涙でぼやけた視界に、白く無機質な天井が映る。温もりを探した手は、何を掴むともなくシーツの上に落ちた。眼球が熱くなる。
ぎゅっと毛布を握って、背中を丸めて。嘲笑うように揺れるカーテンの下、嗚咽をこらえる。貴方の痕跡も香りも、全てが消えうせた此の部屋で。
「……何処に、居るのかな…」
何度発したかわからない言葉を繰り返す。五月の風が吹き込んで、緩やかに頬を撫でた。
瞳の熱が治まったところで、もそりと体を起こす。今日もまた、無機質で何の色もない無彩色の日々が始まるのだろう。
「逢いたい、」
貴方の声は、もう思い出せない。縋る場所もなく、寄る辺もなく、もうそろそろ、呼吸の仕方さえ解らなくなってきた。
五年前、「さようなら、傍に居られてよかった」なんて、陳腐な台詞を記した紙切れ一枚と、勿忘草一輪だけを置いて、此の部屋から出て行ってしまった貴方。何で居なくなってしまったのか、なんて、訊くことすら出来なかった。
(僕が、男だから…)
だから、貴方は居なくなってしまったのだろうか。
同じ性別を持ちながら、恋人になった僕達。此の国の“普通”とは違った僕達。だから、“普通”で在りたかったから、貴方は僕の元を離れたのだろうか。
ふぅ、と息を吐いて立ち上がる。貴方が僕の隣に居なくても何の支障もないと笑うように、世界は回り続ける。何度も日は昇り、沈みを繰り返す。何度でも、僕を嘲笑う。
寝巻からちゃんとした服に着替えて、台所へ向かう。目を覚ますために、珈琲を淹れよう。貴方の幻影から、少しでも逃れるためにも。

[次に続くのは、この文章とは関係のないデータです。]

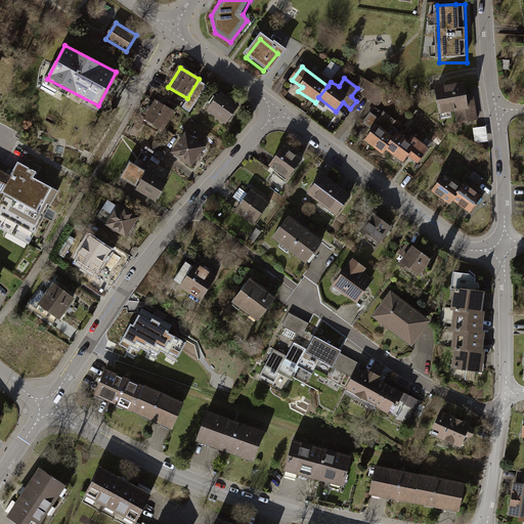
[(201,79),(183,106),(191,112),(209,84),(201,79)]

欠伸を溢しながら、珈琲豆を挽く。碌に呑みもしないのに、珈琲を淹れるなら豆を挽いてから淹れるべきだと煩かった貴方。「煩いなぁ」と返せば「だってそっちのほうが絶対美味しいじゃん」と頬を膨らませた貴方。
(嗚呼もう、)
貴方の幻影から逃れたかったのに、僕の生活に、僕の細胞に、貴方が染みつきすぎて、結局逆効果だ。瞳を伏せながら珈琲を淹れる。
(いつもは、此処までじゃないんだけどな)
今日は、貴方が居なくなった日だからだろうか。だから、何気ない色や音にすら、貴方を探してしまうのだろうか。

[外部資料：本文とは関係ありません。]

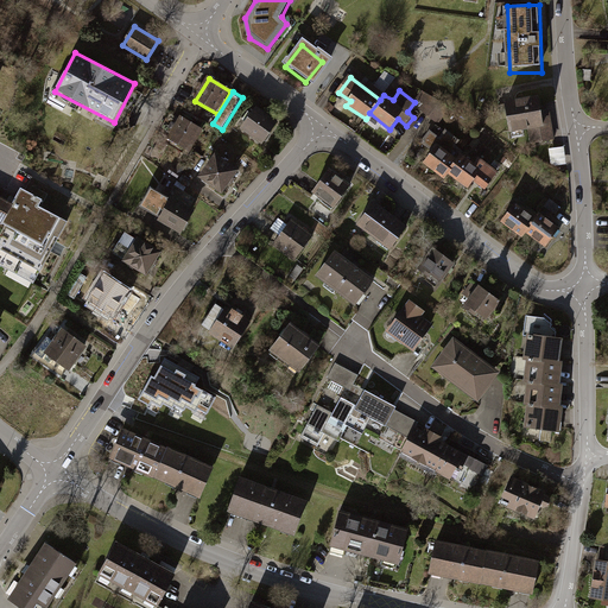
[(453,109),(431,95),(423,92),(418,99),(425,105),(420,112),(425,115),(434,121),(441,126),(453,109)]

ふわり、立ち上る珈琲の香りを嗅ぎながら、コップを取り出そうとすると、かちゃり、という鍵の開く小さな音が聞こえた。
思わず固まると、続いて聞こえたのは玄関のドアが開く音。慌てて、コップを手にしたまま玄関に向かえば、顔を出したのは懐かしい貴方だった。思わずコップを取り落とす。派手な音がして、破片が散った。
(嗚呼、)
貴方の香り。懐かしい貴方の瞳。ずっと、ずっと、五年間忘れられなかった貴方が、其処に居る。どうしようもなく、視界が歪んで瞳が潤んだ。
「だ、大丈夫…⁈怪我…」
「…っ、大丈夫な訳、ないでしょう⁈五年…っ、五年ですよ…!今まで、何処に…!」
「君と居たかったから。だから、離れた」
鋭く尖った破片を避けながら、彼は僕のもとに歩み寄る。そっと手を伸ばし、するりと僕の頬を撫でた。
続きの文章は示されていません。